Y una anda caminando las calles y mira, sin ver, tantas viviendas, tantas puertas, tantas ventanas.
Me detengo y no me puedo creer lo que veo. Están vendiendo cotillón y/ o cosas similares y veo, tras la ventana, montones de mercaderías.
Cuántos años ahorraron y trabajaron mis padres para hacerse esa casa y ni la han limpiado? Habrán cambiado los pisos?

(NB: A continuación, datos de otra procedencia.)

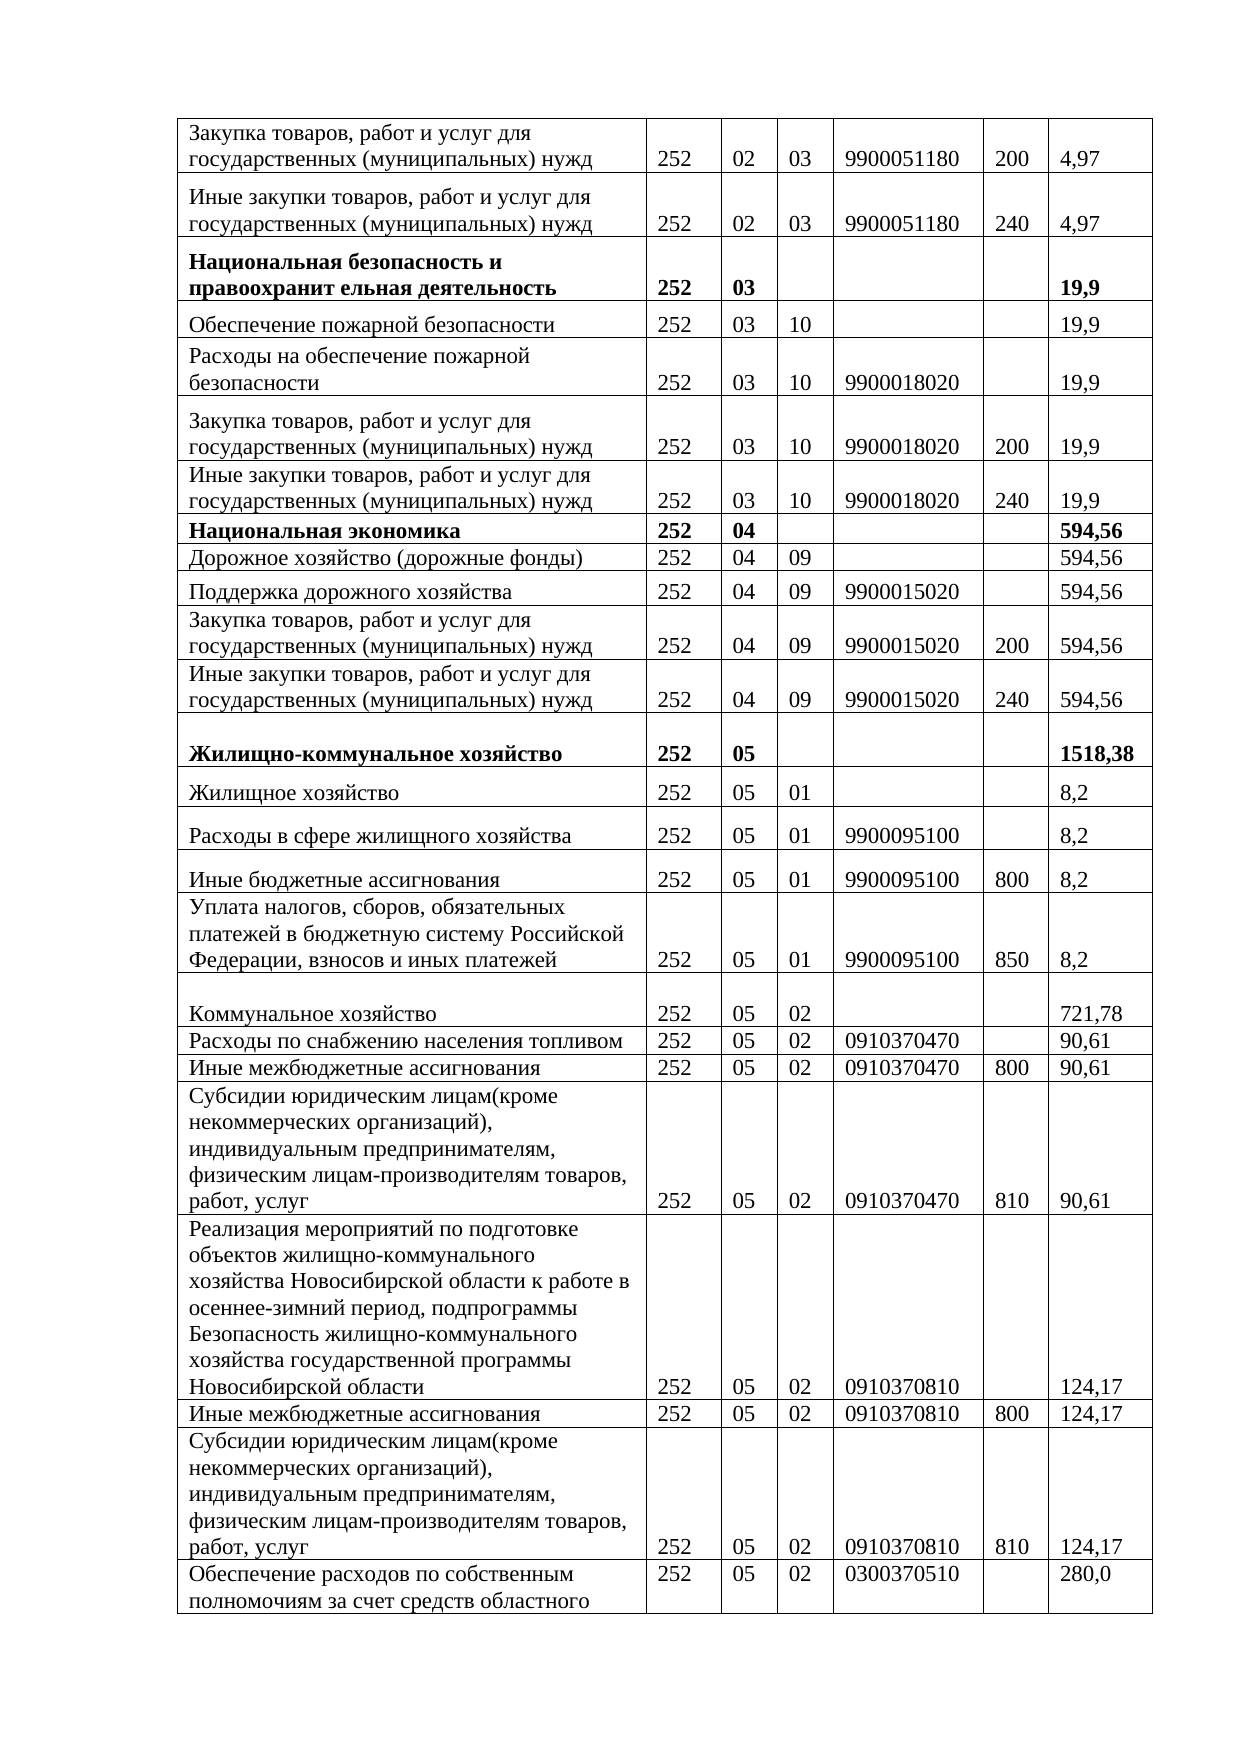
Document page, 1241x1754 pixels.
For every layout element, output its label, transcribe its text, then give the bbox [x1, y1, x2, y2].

Volví, autorizada ya por la sanidad, a la ciudad donde viví mis primeros veinte años. La ciudad del Colegio, del primer novio, donde todavía está casi igual, la casa de mi abuela materna. Enfrente estuvo nuestra casa. La vendimos. La única que sobrevive mirando esta casa soy yo.
Porque fue allí, detrás de esa ventana, que luce igual, donde agonizó mi padre por media hora antes de que su aorta estallara. Antes de vomitar sangre y manchar el piso de madera.
Ahí, atrás de esa ventana, un 19 de junio de noche, se decidió la vida de los que quedábamos. Mi madre y nosotros, tres hermanos, yo tenía sólo quince y me perdí bastante sin la mirada de papá. Un patriarca muy recto y seguro, incapaz de usar su fuerza física pero sí de asegurarse que sus reglas se cumplieran.
Papá se murió en menos de una hora, atrás de esa ventana dio su último suspiro de hombre trabajador, honesto y amante del buen paladar. Amante del canto, amante del buen vino, el hombre que podía hablarme con una mirada. El que me llevó al teatro y también a ver boxeo!
Atrás de esa ventana se desgarró en llanto mi madre, me desmayé por primera y única vez en mi vida, ahí justo ahí… se amarró otro destino para nosotros. Papá vivió su última hora atrás de esa ventana: no tenía sesenta años.
Si pudiera comprar esa casa…si pudiera poner mi cama y acostarme como cuando los sábados lo acompañaba a escuchar boxeo…
Si yo también pudiera dar mi último suspiro tras esa ventana.. que círculo perfecto me parecería toda mi existencia.